To do -
Copy out each line of the entries where the word "holds" is present.

The data -

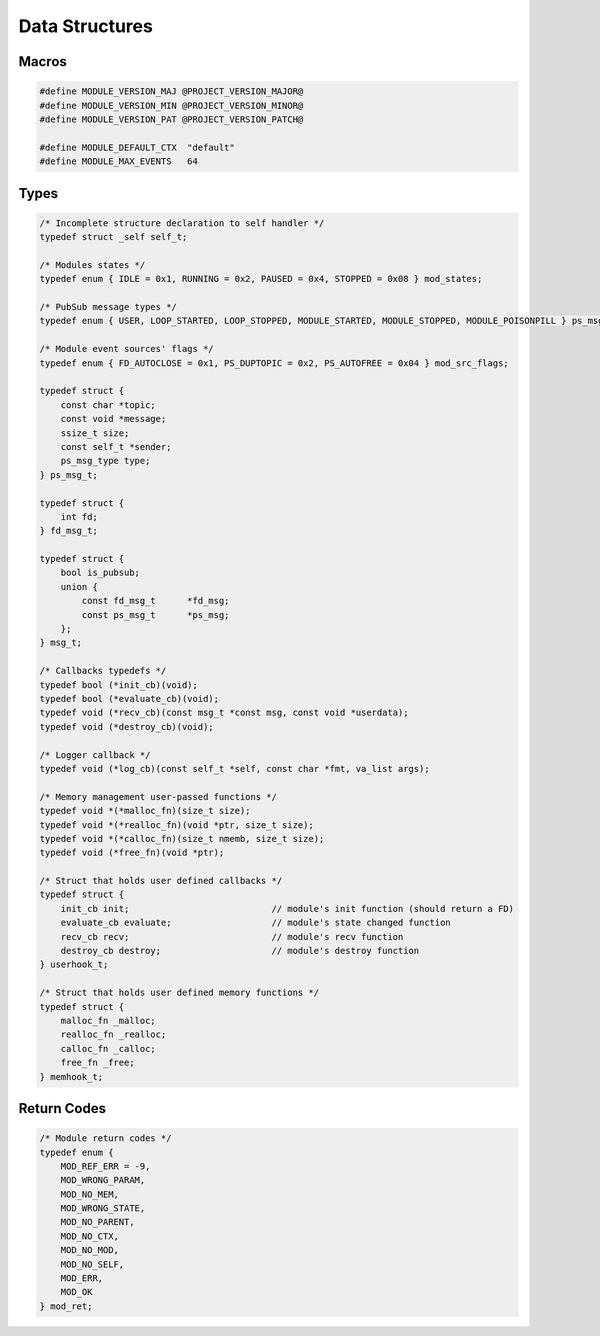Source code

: Data Structures
===============

Macros
------

.. code::

    #define MODULE_VERSION_MAJ @PROJECT_VERSION_MAJOR@
    #define MODULE_VERSION_MIN @PROJECT_VERSION_MINOR@
    #define MODULE_VERSION_PAT @PROJECT_VERSION_PATCH@
    
    #define MODULE_DEFAULT_CTX  "default"
    #define MODULE_MAX_EVENTS   64

Types
-----

.. code::
    
    /* Incomplete structure declaration to self handler */
    typedef struct _self self_t;

    /* Modules states */
    typedef enum { IDLE = 0x1, RUNNING = 0x2, PAUSED = 0x4, STOPPED = 0x08 } mod_states;

    /* PubSub message types */
    typedef enum { USER, LOOP_STARTED, LOOP_STOPPED, MODULE_STARTED, MODULE_STOPPED, MODULE_POISONPILL } ps_msg_type;

    /* Module event sources' flags */
    typedef enum { FD_AUTOCLOSE = 0x1, PS_DUPTOPIC = 0x2, PS_AUTOFREE = 0x04 } mod_src_flags;

    typedef struct {
        const char *topic;
        const void *message;
        ssize_t size;
        const self_t *sender;
        ps_msg_type type;
    } ps_msg_t;

    typedef struct {
        int fd;
    } fd_msg_t;

    typedef struct {
        bool is_pubsub;
        union {
            const fd_msg_t      *fd_msg;
            const ps_msg_t      *ps_msg;
        };
    } msg_t;

    /* Callbacks typedefs */
    typedef bool (*init_cb)(void);
    typedef bool (*evaluate_cb)(void);
    typedef void (*recv_cb)(const msg_t *const msg, const void *userdata);
    typedef void (*destroy_cb)(void);

    /* Logger callback */
    typedef void (*log_cb)(const self_t *self, const char *fmt, va_list args);

    /* Memory management user-passed functions */
    typedef void *(*malloc_fn)(size_t size);
    typedef void *(*realloc_fn)(void *ptr, size_t size);
    typedef void *(*calloc_fn)(size_t nmemb, size_t size);
    typedef void (*free_fn)(void *ptr);

    /* Struct that holds user defined callbacks */
    typedef struct {
        init_cb init;                           // module's init function (should return a FD)
        evaluate_cb evaluate;                   // module's state changed function
        recv_cb recv;                           // module's recv function
        destroy_cb destroy;                     // module's destroy function
    } userhook_t;

    /* Struct that holds user defined memory functions */
    typedef struct {
        malloc_fn _malloc;
        realloc_fn _realloc;
        calloc_fn _calloc;
        free_fn _free;
    } memhook_t;

.. _mod_ret:  

Return Codes
------------

.. code::

    /* Module return codes */
    typedef enum {
        MOD_REF_ERR = -9,
        MOD_WRONG_PARAM,
        MOD_NO_MEM,
        MOD_WRONG_STATE,
        MOD_NO_PARENT,
        MOD_NO_CTX,
        MOD_NO_MOD,
        MOD_NO_SELF,
        MOD_ERR,
        MOD_OK
    } mod_ret;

Reply -
    /* Struct that holds user defined callbacks */
    /* Struct that holds user defined memory functions */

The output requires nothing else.